• **Your goal**:
Print word for word whatever lies between the first line of the material and the line holding "Identify the document", both included, and omit all pictures.

─── Listed entries ───

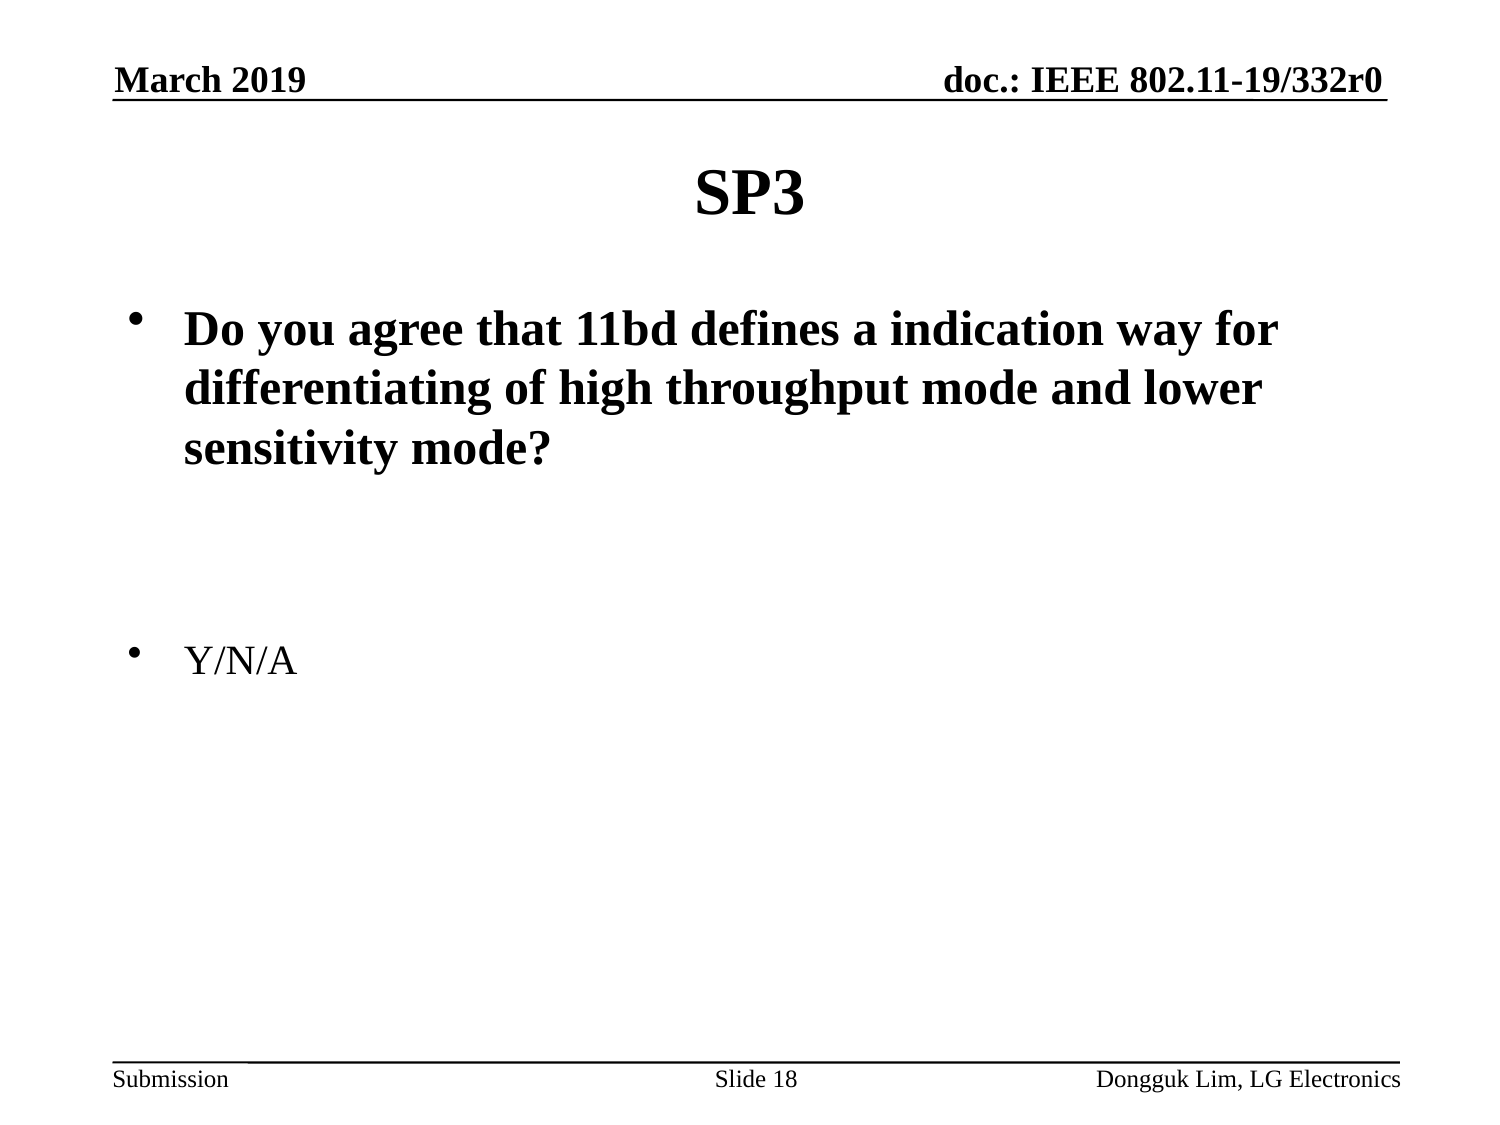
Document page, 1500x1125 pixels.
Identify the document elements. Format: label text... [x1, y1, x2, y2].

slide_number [114, 54, 309, 101]
slide_number Slide 18 [712, 1061, 800, 1093]
footer Dongguk Lim, LG Electronics [1092, 1061, 1402, 1093]
title SP3 [112, 112, 1388, 263]
list Do you agree that 11bd defines a indication way for differentiating of high throughput mode and lower sensitivity mode? Y/N/A [112, 287, 1388, 1000]
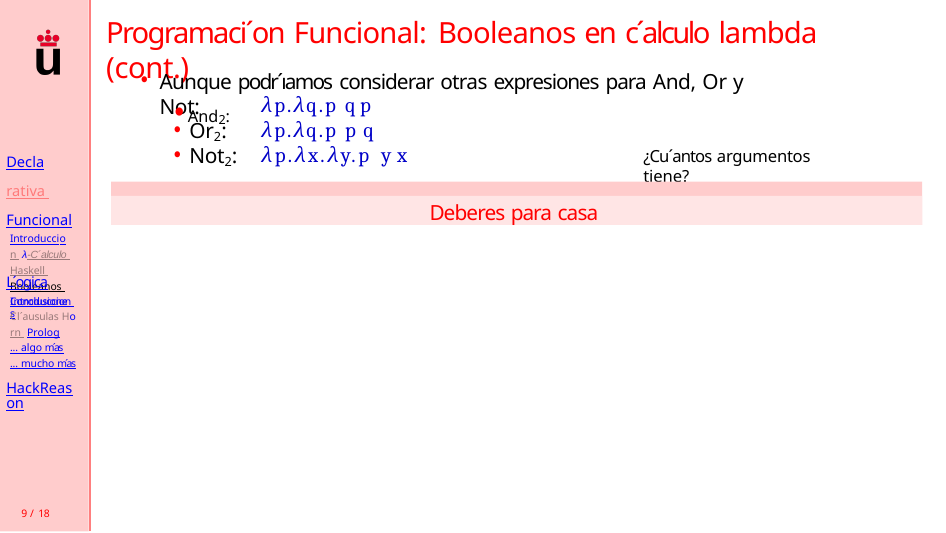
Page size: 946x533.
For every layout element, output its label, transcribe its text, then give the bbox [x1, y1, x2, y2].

───

• **Result of this exercise**:
Document page, 1500x1125 pixels.
Identify the document elements. Format: label text... [x1, y1, x2, y2].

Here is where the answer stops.